Darius Anderson

No. 30
- Position: Running back

Personal information
- Born: September 10, 1997 (age 28) Richmond, Texas, U.S.
- Listed height: 5 ft 11 in (1.80 m)
- Listed weight: 212 lb (96 kg)

Career information
- High school: George Ranch (Richmond)
- College: TCU (2016–2019)
- NFL draft: 2020: undrafted

Career history
- Dallas Cowboys (2020)*; Indianapolis Colts (2020); Houston Texans (2021–2022);
- * Offseason or practice squad member only
- Stats at Pro Football Reference

= Darius Anderson =

American football player (born 1997)

Darius "Jet" Anderson (born September 10, 1997) is an American former professional football running back. He played college football for the TCU Horned Frogs.

== Early life ==
Anderson attended George Ranch High School.

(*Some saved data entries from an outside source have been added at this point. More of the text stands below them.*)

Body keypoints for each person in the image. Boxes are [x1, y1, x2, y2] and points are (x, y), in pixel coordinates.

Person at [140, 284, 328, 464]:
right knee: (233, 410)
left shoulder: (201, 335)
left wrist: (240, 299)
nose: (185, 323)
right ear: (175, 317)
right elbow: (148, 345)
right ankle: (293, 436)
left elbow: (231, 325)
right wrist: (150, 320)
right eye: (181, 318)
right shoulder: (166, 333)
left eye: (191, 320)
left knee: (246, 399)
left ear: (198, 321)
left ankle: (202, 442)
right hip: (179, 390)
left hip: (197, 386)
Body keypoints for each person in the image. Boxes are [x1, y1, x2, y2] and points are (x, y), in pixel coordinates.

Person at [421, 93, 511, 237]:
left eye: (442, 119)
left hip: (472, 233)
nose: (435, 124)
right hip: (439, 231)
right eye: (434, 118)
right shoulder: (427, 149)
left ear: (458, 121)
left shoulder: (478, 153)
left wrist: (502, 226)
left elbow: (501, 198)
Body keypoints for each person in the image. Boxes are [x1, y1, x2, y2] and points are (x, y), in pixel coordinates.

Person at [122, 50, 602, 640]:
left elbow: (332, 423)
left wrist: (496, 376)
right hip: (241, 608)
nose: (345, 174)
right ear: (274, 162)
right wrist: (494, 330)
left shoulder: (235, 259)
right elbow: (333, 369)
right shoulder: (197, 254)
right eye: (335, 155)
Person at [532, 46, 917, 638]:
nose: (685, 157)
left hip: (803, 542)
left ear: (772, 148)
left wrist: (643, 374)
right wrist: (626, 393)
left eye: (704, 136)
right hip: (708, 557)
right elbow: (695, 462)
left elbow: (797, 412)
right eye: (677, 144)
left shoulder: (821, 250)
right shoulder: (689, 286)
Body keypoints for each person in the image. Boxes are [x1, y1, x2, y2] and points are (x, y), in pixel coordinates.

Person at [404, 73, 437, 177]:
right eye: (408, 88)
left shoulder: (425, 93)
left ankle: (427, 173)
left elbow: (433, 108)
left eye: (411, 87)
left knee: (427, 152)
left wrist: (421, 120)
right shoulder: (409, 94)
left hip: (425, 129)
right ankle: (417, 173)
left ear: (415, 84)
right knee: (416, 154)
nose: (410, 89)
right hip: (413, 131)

As a junior, he received District 24-5A Offensive MVP honors.

As a senior, he led his team to a 16-0 season and a 5A Division I State Championship. He registered 2,274 rushing yards (8.7-yard avg.), 30 rushing touchdowns, 13 receptions and 2 receiving touchdowns. He received Houston Chronicle Offensive Player of the Year, and State Championship game MVP honors, after rushing for 246 yards.

He was a three-star recruit coming out of high school and committed to play football at Texas Christian University, turning down offers from Alabama, Texas and Texas A&M.

== College career ==
Anderson accepted a football scholarship from Texas Christian University. As a true freshman, he appeared in 11 games, tallying 27 carries for 229 yards (third on the team) and an 8.5-yard average. Against the University of Texas, he had 103 rushing yards and scored his first career touchdown on a 70-yard run.

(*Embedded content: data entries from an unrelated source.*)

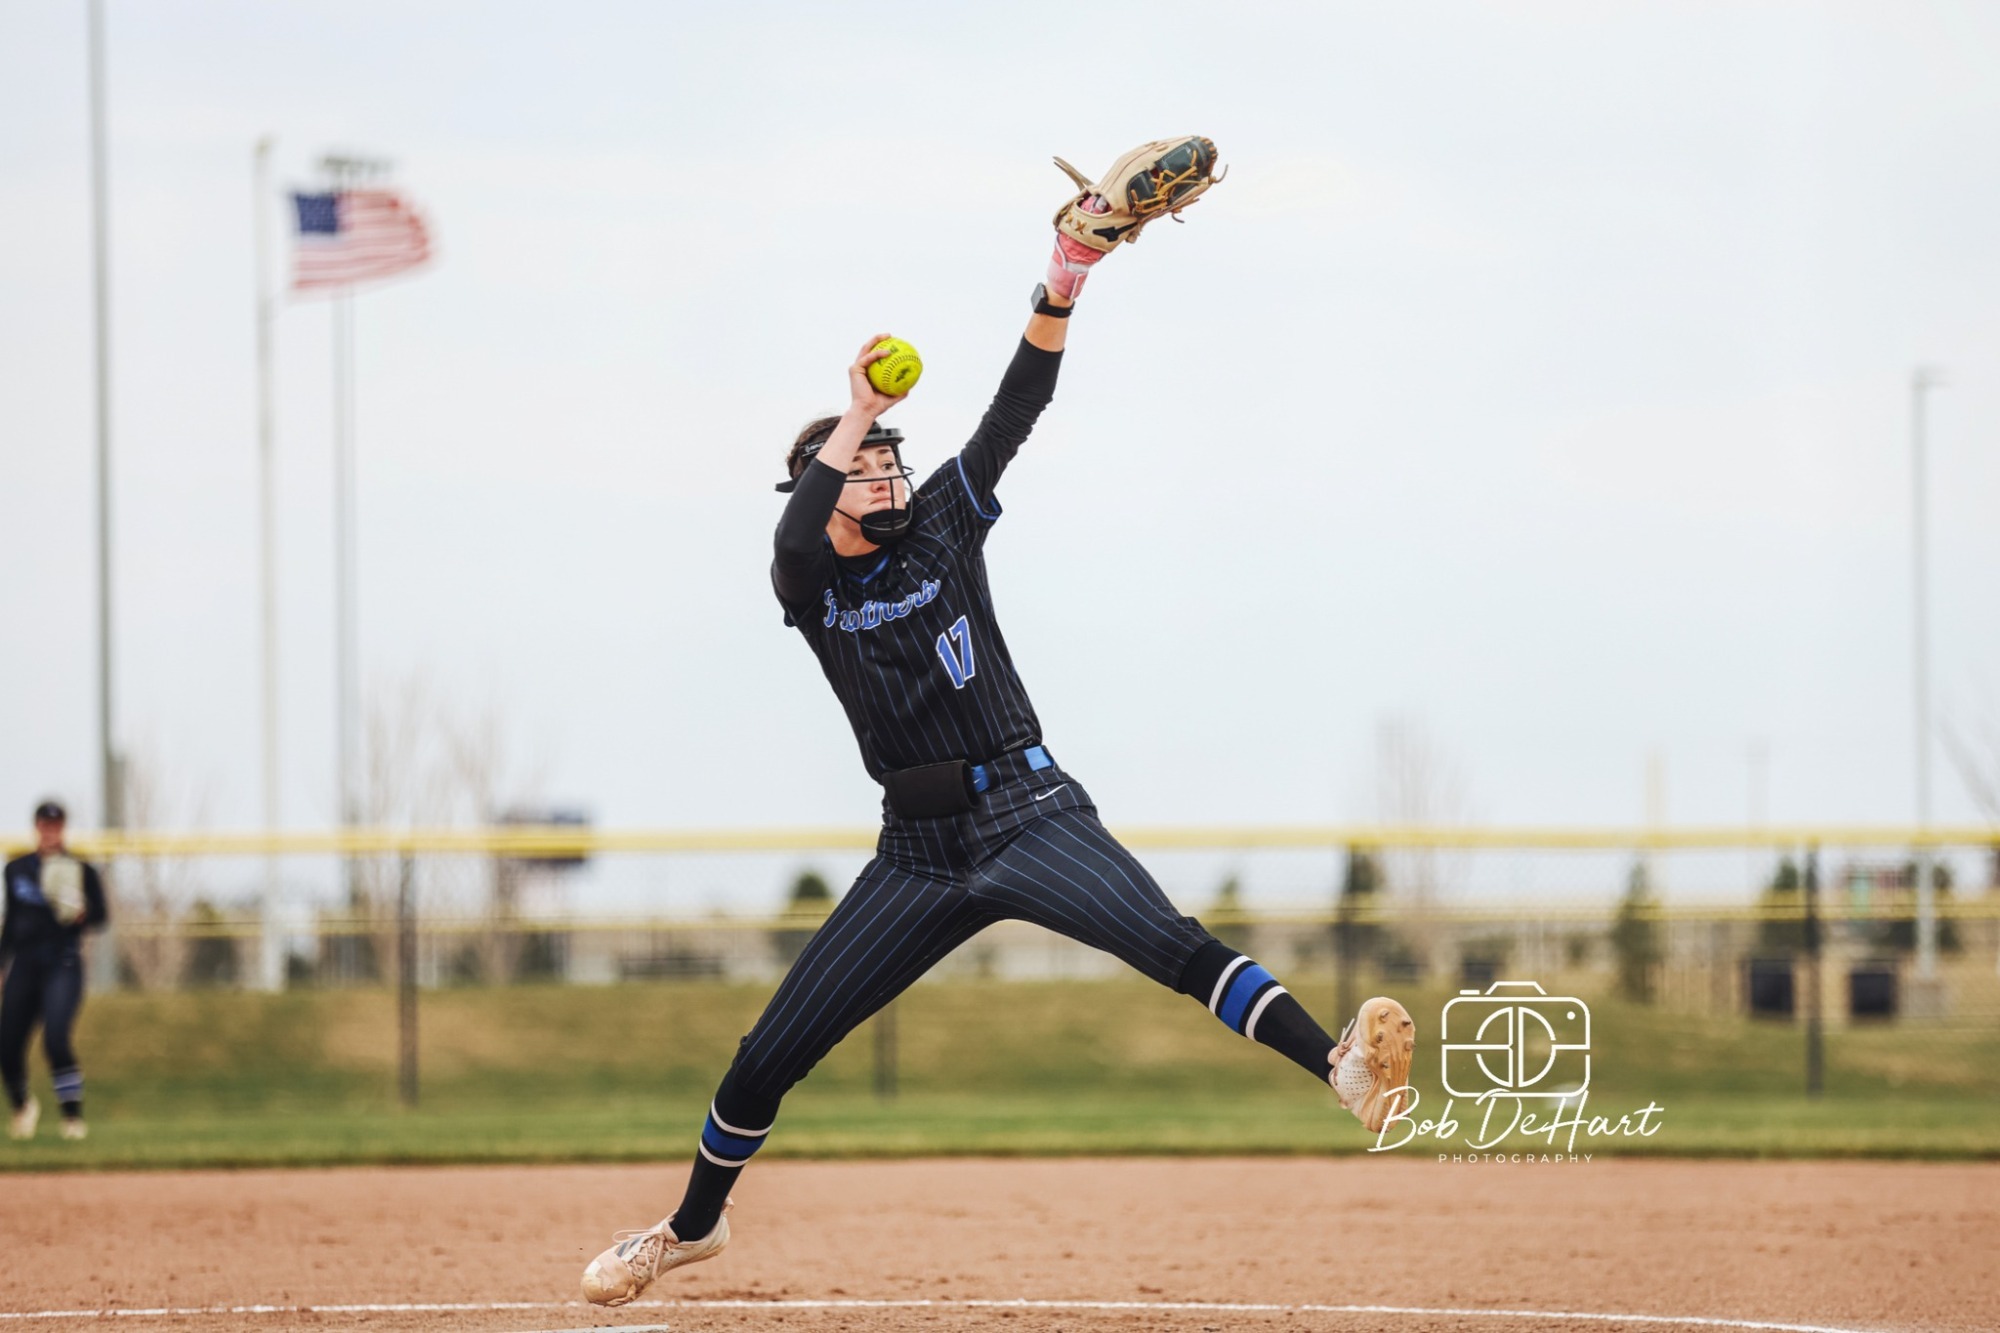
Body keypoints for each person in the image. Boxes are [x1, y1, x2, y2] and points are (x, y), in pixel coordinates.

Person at [581, 138, 1416, 1306]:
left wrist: (1065, 267)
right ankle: (687, 1229)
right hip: (914, 856)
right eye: (866, 459)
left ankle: (1333, 1065)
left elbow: (1016, 403)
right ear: (821, 487)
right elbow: (787, 540)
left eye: (888, 452)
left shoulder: (939, 529)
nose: (888, 467)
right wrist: (855, 409)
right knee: (766, 1056)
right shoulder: (812, 586)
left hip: (1028, 811)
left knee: (1170, 946)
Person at [3, 800, 109, 1142]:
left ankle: (72, 1118)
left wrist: (83, 914)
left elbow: (100, 916)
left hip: (62, 962)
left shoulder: (80, 869)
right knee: (6, 1045)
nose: (50, 831)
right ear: (37, 827)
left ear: (63, 827)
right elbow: (12, 922)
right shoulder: (17, 869)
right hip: (24, 963)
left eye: (56, 824)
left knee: (56, 1039)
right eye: (45, 825)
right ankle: (23, 1107)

As a sophomore, he appeared in 11 games (3 starts), leading the team with 128 carries for 768 yards and 8 rushing touchdowns. He ranked third in the conference with 6.0 yards per carry. He was on pace for a 1,000 rushing yard season, until being injured in the tenth game against the University of Oklahoma. He had 26 carries for 160 yards, 3 touchdowns and 4 receptions for 41 yards against Oklahoma State University.

As a junior, he appeared in 11 games, missing the last 2 contests with an injury. He was second on the team behind Sewo Olonilua, with 124 carries for 598 yards (4.8-yard avg.). He had 12 carries for 154 yards against Ohio State University.

As a senior, he led the team with 823 yards (5.5-yard avg.) and 6 rushing touchdowns. He had a career-high 179 yards and 2 touchdowns against Purdue University. He posted 161 and 115 rushing yards in games against SMU and the University of Kansas.

He played in the 2020 Senior Bowl, recording 43 rushing yards, 87 receiving yards, and one receiving touchdown.

==Professional career==

Pre-draft measurables
| Height | Weight | Arm length | Hand span | Wingspan | 40-yard dash | 10-yard split | 20-yard split | 20-yard shuttle | Vertical jump | Broad jump | Bench press |
| 5 ft 10+1⁄2 in (1.79 m) | 208 lb (94 kg) | 30+1⁄2 in (0.77 m) | 9+5⁄8 in (0.24 m) | 6 ft 2+3⁄8 in (1.89 m) | 4.61 s | 1.54 s | 2.72 s | 4.19 s | 36.0 in (0.91 m) | 10 ft 8 in (3.25 m) | 19 reps |
All values from NFL Combine

===Dallas Cowboys===
Anderson was signed as an undrafted free agent by the Dallas Cowboys after the 2020 NFL draft on April 27. He was waived on September 4, 2020.

===Indianapolis Colts===
On September 8, 2020, Anderson was signed to the Indianapolis Colts' practice squad. He was elevated to the active roster on January 3 and January 8, 2021, for the team's week 17 and wild card playoff games against the Jacksonville Jaguars and Buffalo Bills, and reverted to the practice squad after each game. On January 10, 2021, Anderson signed a reserve/futures contract with the Colts. He was waived on August 17.

===Houston Texans===
On December 15, 2021, Anderson was signed to the Houston Texans practice squad. He signed a reserve/future contract with the Texans on January 11, 2022. He was placed on injured reserve on August 10, 2022.

==Personal life==
On July 15, 2022, Anderson was arrest for burglary with intent to commit assault in Harris County, Texas and was released on bond. On August 6, the charges against Anderson were dropped.